# Work task
All that should be output is the block of lines below from the line with "that $p$ has" to the line with "texto hola mundo", both included, exactly as written.

# Records shown
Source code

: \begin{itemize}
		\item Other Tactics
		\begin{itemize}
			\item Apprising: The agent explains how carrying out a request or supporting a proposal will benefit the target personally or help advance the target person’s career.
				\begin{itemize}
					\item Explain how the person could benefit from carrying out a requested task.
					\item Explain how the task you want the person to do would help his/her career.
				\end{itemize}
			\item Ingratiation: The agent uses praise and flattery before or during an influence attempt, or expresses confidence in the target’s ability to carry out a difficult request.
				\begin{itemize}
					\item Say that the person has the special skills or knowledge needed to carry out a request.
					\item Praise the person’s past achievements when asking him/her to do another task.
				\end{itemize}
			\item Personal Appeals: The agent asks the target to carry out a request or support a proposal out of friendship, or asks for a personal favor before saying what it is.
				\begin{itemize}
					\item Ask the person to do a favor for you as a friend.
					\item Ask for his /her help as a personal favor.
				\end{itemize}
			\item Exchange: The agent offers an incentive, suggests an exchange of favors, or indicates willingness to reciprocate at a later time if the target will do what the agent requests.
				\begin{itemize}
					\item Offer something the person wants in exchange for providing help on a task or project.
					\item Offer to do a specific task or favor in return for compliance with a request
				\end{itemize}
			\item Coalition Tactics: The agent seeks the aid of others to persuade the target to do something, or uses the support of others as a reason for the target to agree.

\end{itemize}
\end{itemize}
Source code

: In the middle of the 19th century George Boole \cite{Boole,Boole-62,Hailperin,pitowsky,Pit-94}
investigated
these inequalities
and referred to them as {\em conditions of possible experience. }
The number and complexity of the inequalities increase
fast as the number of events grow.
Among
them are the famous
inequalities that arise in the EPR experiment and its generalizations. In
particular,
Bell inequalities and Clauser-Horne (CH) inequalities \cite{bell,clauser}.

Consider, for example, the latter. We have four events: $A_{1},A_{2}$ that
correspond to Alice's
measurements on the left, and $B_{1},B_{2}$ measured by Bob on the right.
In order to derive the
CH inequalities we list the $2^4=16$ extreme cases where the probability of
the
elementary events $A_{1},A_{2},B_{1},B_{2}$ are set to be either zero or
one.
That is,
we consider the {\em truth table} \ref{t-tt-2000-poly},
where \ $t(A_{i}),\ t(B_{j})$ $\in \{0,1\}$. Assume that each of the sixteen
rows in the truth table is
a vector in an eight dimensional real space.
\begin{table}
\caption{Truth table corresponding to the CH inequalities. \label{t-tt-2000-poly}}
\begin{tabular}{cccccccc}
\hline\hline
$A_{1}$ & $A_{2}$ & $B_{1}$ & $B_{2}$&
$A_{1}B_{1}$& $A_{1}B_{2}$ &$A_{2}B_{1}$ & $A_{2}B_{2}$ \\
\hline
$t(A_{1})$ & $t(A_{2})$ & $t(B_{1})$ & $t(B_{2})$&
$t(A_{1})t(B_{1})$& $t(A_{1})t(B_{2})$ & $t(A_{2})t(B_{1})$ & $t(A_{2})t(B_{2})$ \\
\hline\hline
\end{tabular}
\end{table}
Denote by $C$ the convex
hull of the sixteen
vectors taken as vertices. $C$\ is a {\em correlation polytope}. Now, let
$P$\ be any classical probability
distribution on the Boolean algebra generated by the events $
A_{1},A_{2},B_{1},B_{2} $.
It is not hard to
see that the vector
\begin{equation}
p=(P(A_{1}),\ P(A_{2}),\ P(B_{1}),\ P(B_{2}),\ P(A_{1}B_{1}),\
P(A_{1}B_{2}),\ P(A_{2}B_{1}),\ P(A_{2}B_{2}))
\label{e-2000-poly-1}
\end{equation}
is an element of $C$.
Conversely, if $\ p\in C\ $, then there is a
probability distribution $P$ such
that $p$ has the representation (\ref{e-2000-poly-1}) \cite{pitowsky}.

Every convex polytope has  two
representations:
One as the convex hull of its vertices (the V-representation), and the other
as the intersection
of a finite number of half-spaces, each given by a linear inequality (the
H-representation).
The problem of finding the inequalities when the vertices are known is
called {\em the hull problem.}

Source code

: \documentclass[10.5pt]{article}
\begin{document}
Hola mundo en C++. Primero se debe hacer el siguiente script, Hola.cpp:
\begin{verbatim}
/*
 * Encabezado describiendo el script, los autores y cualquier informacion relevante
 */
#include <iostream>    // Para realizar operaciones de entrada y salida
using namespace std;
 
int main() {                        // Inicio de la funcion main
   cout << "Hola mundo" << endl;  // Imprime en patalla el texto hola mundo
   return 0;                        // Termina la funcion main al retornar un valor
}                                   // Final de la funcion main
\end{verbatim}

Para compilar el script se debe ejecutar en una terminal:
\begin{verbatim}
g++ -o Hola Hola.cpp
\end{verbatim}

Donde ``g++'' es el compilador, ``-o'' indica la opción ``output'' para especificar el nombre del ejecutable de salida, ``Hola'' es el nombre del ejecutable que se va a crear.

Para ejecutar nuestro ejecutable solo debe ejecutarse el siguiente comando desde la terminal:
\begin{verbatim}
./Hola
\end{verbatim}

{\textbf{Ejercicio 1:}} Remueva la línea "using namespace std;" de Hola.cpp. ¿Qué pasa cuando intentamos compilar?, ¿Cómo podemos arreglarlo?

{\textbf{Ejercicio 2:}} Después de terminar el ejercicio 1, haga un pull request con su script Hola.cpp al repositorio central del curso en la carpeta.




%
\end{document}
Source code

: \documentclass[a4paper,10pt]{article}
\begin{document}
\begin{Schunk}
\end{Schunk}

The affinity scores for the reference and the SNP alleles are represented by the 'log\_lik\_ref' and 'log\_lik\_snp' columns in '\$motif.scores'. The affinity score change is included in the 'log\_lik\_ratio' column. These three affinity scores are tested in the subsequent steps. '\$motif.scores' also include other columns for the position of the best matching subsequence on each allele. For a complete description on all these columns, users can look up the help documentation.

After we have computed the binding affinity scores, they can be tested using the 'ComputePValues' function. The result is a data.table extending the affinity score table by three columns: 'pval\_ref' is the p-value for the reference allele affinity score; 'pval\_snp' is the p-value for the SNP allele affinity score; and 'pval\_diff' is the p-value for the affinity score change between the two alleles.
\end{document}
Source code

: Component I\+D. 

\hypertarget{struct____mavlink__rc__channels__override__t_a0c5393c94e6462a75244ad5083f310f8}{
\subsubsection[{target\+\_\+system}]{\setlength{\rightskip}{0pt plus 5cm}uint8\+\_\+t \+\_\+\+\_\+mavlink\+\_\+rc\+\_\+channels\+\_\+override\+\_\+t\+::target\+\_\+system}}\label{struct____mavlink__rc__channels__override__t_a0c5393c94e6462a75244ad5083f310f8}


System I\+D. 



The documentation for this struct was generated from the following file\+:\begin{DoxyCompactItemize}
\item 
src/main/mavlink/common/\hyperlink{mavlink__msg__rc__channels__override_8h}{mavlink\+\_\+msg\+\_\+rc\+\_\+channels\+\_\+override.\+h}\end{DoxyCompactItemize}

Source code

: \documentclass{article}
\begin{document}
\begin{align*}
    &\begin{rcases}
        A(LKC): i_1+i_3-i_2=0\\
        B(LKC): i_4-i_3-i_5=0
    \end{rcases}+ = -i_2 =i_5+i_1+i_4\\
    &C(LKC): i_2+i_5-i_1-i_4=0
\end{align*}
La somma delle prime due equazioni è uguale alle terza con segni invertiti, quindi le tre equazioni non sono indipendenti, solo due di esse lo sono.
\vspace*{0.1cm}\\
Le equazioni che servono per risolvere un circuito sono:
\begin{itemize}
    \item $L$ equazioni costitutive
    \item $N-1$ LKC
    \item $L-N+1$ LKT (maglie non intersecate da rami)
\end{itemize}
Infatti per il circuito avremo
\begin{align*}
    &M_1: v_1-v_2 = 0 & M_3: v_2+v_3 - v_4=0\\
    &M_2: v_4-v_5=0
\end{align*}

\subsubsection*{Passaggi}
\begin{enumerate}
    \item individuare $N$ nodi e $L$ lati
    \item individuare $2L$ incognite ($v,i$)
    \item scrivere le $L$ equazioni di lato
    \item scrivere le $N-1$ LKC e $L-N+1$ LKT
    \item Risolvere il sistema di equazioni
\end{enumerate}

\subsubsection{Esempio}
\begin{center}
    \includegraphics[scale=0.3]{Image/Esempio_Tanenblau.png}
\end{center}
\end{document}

# Problem solution
that $p$ has the representation (\ref{e-2000-poly-1}) \cite{pitowsky}.

Every convex polytope has  two
representations:
One as the convex hull of its vertices (the V-representation), and the other
as the intersection
of a finite number of half-spaces, each given by a linear inequality (the
H-representation).
The problem of finding the inequalities when the vertices are known is
called {\em the hull problem.}

Source code

: \documentclass[10.5pt]{article}
\begin{document}
Hola mundo en C++. Primero se debe hacer el siguiente script, Hola.cpp:
\begin{verbatim}
/*
 * Encabezado describiendo el script, los autores y cualquier informacion relevante
 */
#include <iostream>    // Para realizar operaciones de entrada y salida
using namespace std;
 
int main() {                        // Inicio de la funcion main
   cout << "Hola mundo" << endl;  // Imprime en patalla el texto hola mundo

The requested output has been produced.